(Items from a data source)
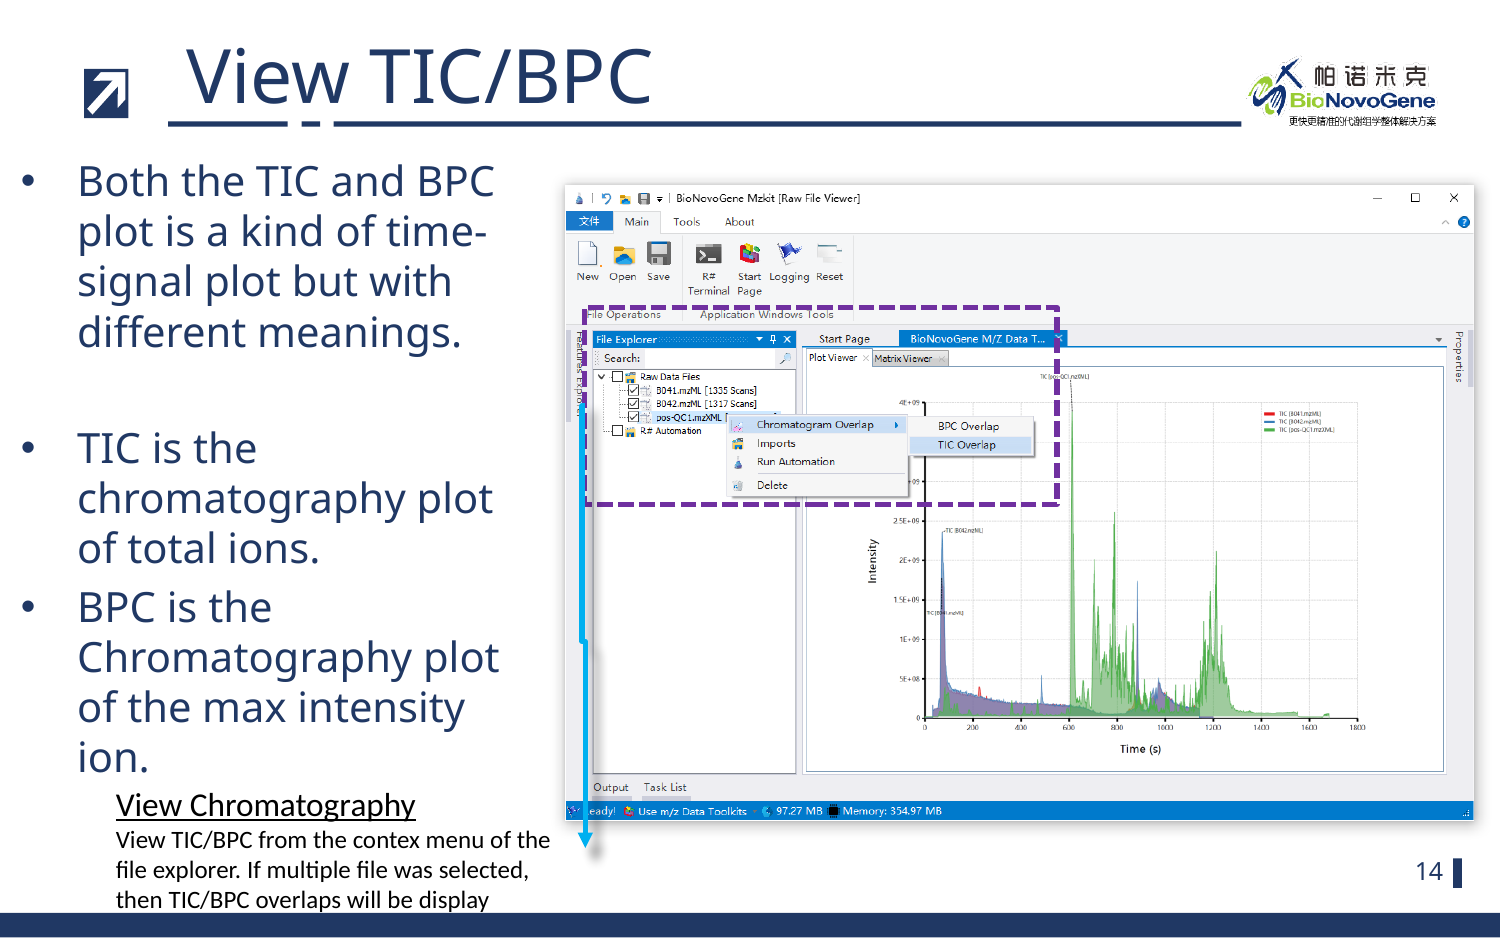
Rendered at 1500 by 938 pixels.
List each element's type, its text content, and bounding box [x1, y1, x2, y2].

picture [1245, 55, 1444, 132]
list Both the TIC and BPC plot is a kind of time-signal plot but with different meanings. TIC is the chromatography plot of total ions. BPC is the Chromatography plot of the max intensity ion. [5, 147, 550, 892]
picture [545, 167, 1500, 842]
text_box View Chromatography View TIC/BPC from the contex menu of the file explorer. If multiple file was selected, then TIC/BPC overlaps will be display [101, 775, 586, 921]
title View TIC/BPC [171, 19, 1058, 127]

__WHAT IS REQUIRED__
Every entry above has to be repeated exactly, apart from its pictures.

__PROBLEM SOLUTION__
Rendered at 1500 by 938 pixels.
List each element's type, its text content, and bounding box [x1, y1, x2, y2].

picture [1245, 55, 1444, 132]
list Both the TIC and BPC plot is a kind of time-signal plot but with different meanings. TIC is the chromatography plot of total ions. BPC is the Chromatography plot of the max intensity ion. [5, 147, 550, 892]
picture [545, 167, 1500, 842]
text_box View Chromatography View TIC/BPC from the contex menu of the file explorer. If multiple file was selected, then TIC/BPC overlaps will be display [101, 775, 586, 921]
title View TIC/BPC [171, 19, 1058, 127]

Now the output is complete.